Por Amir Labaki
Quem dera toda série documental autocelebratória fosse como “100 Anos da Warner Bros”, de Leslie Iwerks. Ponto para o radar de Cannes Classics, a mostra dedicada à cinefilia do Festival de Cannes, que lançou no mês passado, numa sessão única, os dois primeiros capítulos, logo disponibilizados pela HBO Max. Narrada por Morgan Freeman, a produção já pode ser assistida na íntegra, de pouco mais de quatro horas, desde a estreia na semana passada dos dois episódios finais.
A saga secular do estúdio fundado em 1923 pelos irmãos Harry, Albert, Sam e Jack Warner, de uma família de imigrantes judeus poloneses (apenas o último nascido em solo americano), é um autêntico supletivo da história de Hollywood. Acompanha-se o arco da empresa familiar fundada como minúscula exibidora de filmes mudos até suas constantes adaptações para a era das megacorporações midiáticas do final do século 20 e início deste 21.
A mais recente consolidação tem pouco mais de um ano e atende por Warner Bros. Discovery. A despedida do clã Warner data de 1967, com a aposentadoria de Jack (1892-1978). A trajetória do polêmico caçula não é poupada de escrutínio crítico já no episódio inaugural, “Do Que São Feitos os Sonhos”.
Jack foi o único dos irmãos a ceder, nos anos 1950, às pressões da histeria anticomunista do macarthismo, depondo no Comitê Parlamentar de Atividades Anti-Americanas. Na mesma década, numa manobra que não soaria nada estranha aos espectadores da recém-encerrada “Succession”, ele passou a perna nos dois irmãos ainda vivos, rompendo um acordo de desvinculação familiar do estúdio e o adquirindo numa chicana sigilosa. Desde 1948, porém, a “era de ouro dos estúdios” se encerrava, sobretudo a partir da decisão judicial antitruste que proibiu a integração numa mesma companhia de todo o ciclo do negócio cinematográfico, da produção à exibição.

*Trecho dos dados*:
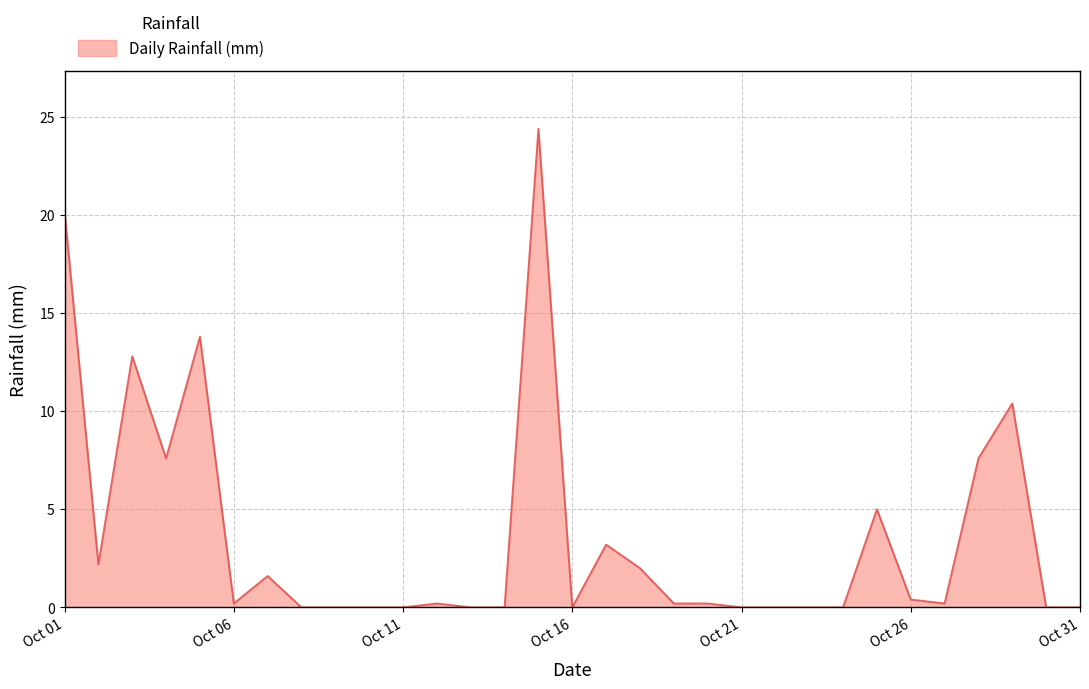

True or false: the data shows 0.2 at Oct 06.

True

*Sua tarefa*: Escreva a continuação do texto sobre a série “100 Anos da Warner Bros”, começando logo depois da última frase.

*Resposta*:
Esse eixo focado nas reviravoltas na indústria audiovisual (incluindo pioneiras incursões no campo fonográfico, televisivo e dos jogos) tem fascínio próprio, mas a série de Iwerks encanta mesmo ao tratar da produção de incontáveis filmes, e algumas produções de TV, que trazemos na memória. Aliás, uma boa seleção cinéfila forma um ciclo em comemoração ao centenário na mesma HBO Max, com títulos tão distintos como “Uma Aventura na Martinica” (1944), de Howard Hawks, “Rastros de Ódio” (1956) de John Ford, e o primeiro “Mad Max” (1979), de George Miller.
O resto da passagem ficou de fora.